RAW DATA START

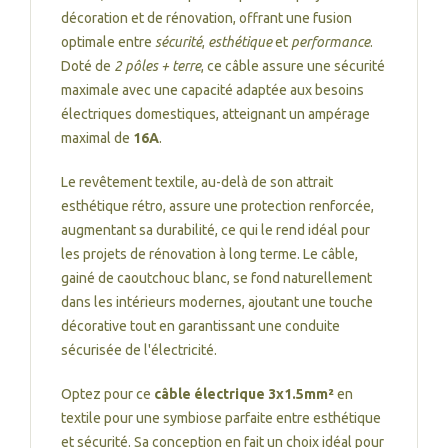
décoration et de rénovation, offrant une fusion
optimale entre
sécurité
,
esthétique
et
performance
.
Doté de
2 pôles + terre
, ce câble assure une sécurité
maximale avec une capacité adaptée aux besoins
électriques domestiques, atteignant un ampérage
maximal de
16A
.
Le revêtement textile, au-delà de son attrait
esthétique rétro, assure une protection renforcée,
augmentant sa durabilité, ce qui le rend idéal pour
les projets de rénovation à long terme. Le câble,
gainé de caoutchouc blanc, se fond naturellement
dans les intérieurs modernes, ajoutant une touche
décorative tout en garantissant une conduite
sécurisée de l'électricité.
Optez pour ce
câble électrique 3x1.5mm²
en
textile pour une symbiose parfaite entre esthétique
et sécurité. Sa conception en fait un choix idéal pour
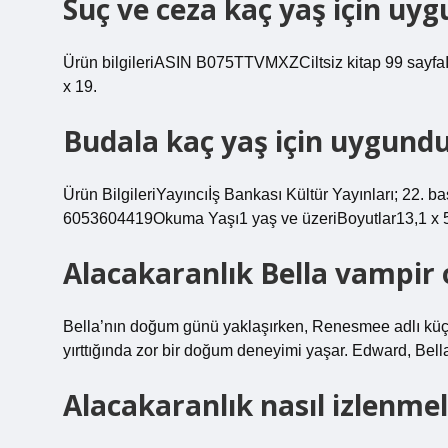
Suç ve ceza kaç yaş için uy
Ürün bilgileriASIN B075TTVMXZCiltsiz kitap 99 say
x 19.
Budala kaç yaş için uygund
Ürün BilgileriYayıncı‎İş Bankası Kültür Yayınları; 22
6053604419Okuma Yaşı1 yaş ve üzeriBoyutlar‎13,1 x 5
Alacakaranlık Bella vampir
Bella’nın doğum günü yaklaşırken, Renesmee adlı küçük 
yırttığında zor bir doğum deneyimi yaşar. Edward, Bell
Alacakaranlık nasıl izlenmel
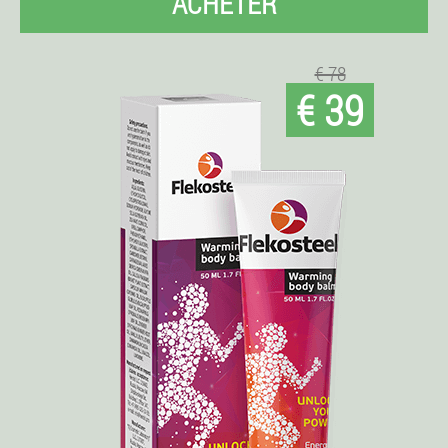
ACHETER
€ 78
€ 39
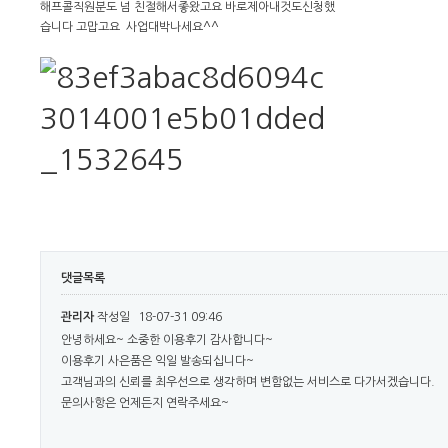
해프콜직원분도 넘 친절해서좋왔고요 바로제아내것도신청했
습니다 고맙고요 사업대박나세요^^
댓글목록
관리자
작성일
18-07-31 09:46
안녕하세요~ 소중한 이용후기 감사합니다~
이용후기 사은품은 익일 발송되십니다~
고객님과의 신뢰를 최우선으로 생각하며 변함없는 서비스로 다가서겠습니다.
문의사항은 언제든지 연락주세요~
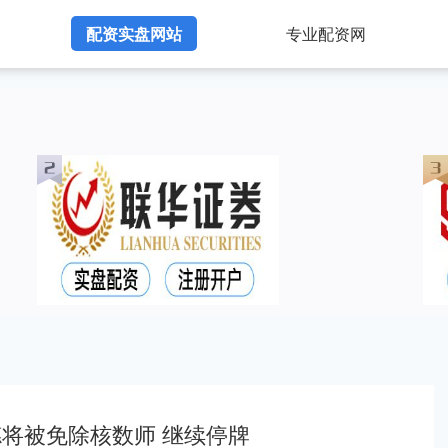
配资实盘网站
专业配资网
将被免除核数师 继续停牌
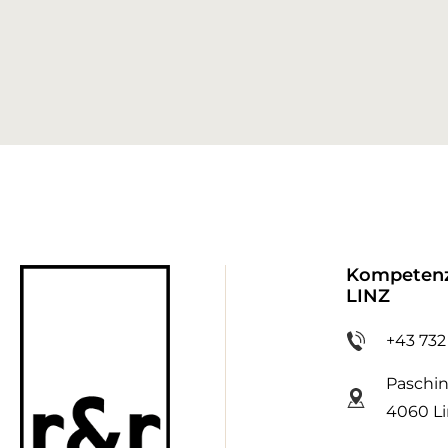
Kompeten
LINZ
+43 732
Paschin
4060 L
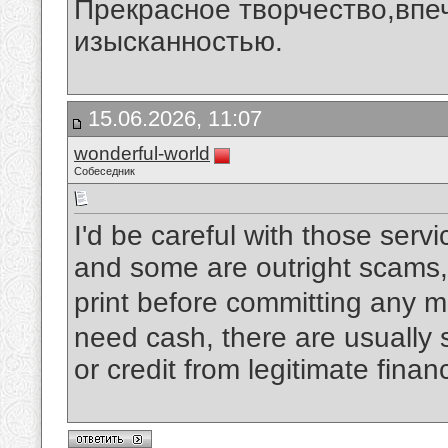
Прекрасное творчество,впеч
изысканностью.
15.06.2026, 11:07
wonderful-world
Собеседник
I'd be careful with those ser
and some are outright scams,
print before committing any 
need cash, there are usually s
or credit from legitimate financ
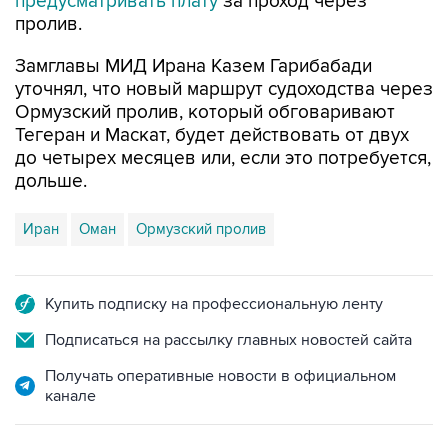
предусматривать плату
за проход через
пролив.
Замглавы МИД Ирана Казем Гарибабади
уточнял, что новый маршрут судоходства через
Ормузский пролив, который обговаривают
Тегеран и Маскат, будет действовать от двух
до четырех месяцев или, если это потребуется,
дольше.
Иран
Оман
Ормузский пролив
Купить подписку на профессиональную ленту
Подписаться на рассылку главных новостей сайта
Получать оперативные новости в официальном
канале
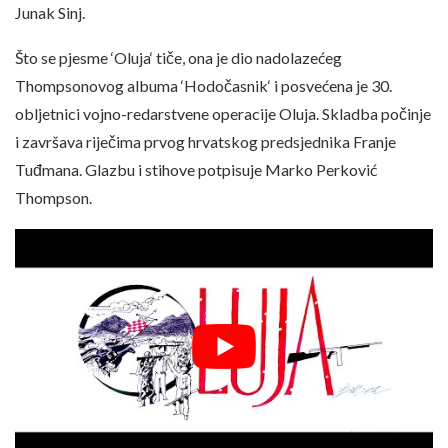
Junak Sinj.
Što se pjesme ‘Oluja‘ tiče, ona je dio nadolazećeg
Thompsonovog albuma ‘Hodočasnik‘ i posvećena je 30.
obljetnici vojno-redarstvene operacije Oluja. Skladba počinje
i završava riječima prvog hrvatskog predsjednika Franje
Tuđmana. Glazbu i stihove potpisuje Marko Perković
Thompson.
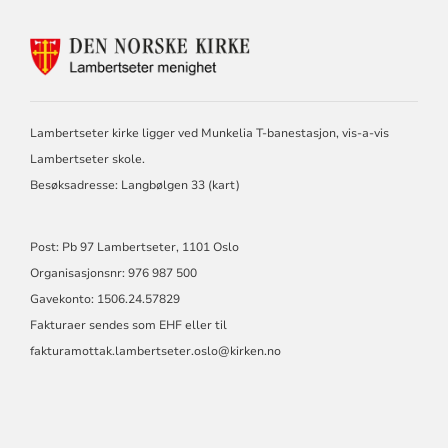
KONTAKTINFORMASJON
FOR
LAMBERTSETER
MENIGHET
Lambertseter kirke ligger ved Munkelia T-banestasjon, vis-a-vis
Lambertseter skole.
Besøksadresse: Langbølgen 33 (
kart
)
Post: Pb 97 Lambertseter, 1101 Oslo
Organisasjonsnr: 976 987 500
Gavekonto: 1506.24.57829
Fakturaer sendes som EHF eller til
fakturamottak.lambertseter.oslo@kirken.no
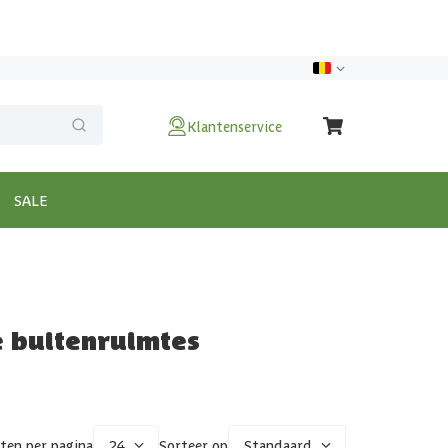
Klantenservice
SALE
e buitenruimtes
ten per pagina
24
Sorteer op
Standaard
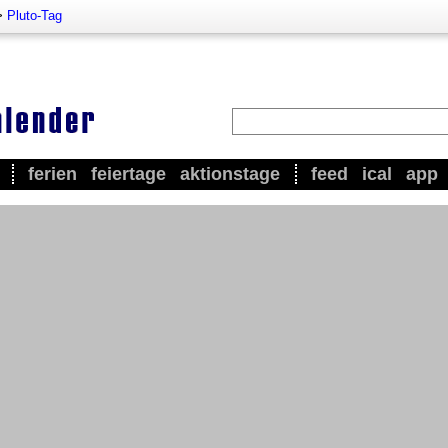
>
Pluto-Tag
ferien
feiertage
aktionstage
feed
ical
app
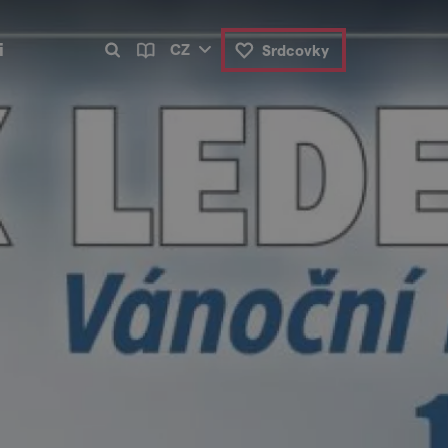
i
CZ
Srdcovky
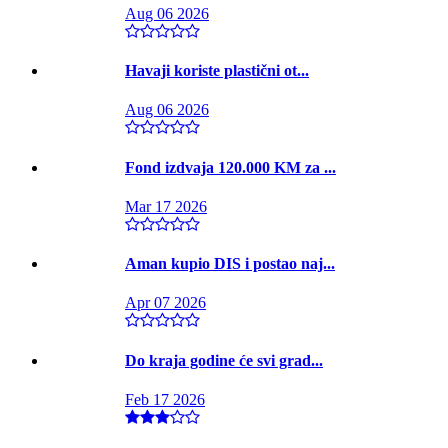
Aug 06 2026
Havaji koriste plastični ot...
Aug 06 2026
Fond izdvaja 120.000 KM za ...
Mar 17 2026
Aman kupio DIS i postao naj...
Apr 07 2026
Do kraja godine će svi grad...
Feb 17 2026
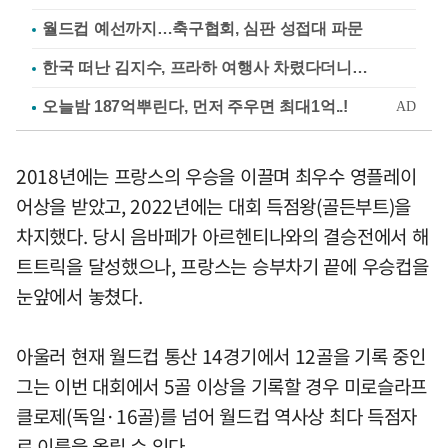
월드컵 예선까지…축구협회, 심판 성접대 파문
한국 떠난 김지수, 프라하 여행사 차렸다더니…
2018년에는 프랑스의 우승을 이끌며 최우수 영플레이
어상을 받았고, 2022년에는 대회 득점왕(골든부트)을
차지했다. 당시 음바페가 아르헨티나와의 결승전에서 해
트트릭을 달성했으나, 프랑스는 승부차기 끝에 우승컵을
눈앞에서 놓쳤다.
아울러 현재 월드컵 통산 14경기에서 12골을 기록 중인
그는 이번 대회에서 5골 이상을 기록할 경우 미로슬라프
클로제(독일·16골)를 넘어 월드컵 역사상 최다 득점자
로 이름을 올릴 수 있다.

RAW DATA END
RAW DATA START

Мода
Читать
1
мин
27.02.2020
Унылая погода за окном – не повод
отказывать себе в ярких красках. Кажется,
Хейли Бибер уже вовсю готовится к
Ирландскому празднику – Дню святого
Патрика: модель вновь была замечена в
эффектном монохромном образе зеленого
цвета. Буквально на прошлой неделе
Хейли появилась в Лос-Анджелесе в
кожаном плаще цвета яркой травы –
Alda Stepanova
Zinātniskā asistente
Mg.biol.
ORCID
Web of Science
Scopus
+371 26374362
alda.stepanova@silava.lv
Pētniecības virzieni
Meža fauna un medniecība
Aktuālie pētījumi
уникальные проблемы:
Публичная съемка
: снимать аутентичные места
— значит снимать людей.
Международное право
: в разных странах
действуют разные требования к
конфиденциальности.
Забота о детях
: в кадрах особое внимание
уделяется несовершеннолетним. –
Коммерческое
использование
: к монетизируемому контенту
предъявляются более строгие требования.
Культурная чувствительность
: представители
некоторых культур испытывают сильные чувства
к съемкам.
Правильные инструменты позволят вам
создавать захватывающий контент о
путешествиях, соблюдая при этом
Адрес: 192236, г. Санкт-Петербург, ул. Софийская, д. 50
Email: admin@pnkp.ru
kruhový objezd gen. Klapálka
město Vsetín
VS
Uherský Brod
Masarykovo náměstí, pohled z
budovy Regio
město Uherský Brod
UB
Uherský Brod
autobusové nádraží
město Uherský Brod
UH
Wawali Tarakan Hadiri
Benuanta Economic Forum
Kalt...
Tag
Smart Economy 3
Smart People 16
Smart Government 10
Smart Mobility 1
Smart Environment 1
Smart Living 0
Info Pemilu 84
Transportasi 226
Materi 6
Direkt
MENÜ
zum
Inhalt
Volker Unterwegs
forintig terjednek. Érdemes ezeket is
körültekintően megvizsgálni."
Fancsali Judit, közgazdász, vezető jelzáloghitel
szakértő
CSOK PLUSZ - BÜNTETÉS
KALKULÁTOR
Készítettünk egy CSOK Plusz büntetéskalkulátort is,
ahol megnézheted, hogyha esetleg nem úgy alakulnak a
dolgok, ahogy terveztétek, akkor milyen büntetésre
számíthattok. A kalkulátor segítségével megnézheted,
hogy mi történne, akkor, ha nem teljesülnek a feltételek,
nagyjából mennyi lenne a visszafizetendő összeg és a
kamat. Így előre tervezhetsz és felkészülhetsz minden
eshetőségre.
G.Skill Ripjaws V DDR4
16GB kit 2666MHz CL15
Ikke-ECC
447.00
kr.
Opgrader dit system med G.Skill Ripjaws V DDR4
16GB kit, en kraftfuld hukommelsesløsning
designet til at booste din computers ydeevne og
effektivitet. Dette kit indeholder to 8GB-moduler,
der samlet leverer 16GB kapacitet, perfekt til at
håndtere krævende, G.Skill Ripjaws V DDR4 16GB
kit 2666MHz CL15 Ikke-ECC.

RAW DATA END

Lines of the material that contain the word "Ürün" are to be gathered.

Ürün bilgileriASIN B075TTVMXZCiltsiz kitap 99 say
Ürün BilgileriYayıncı‎İş Bankası Kültür Yayınları; 22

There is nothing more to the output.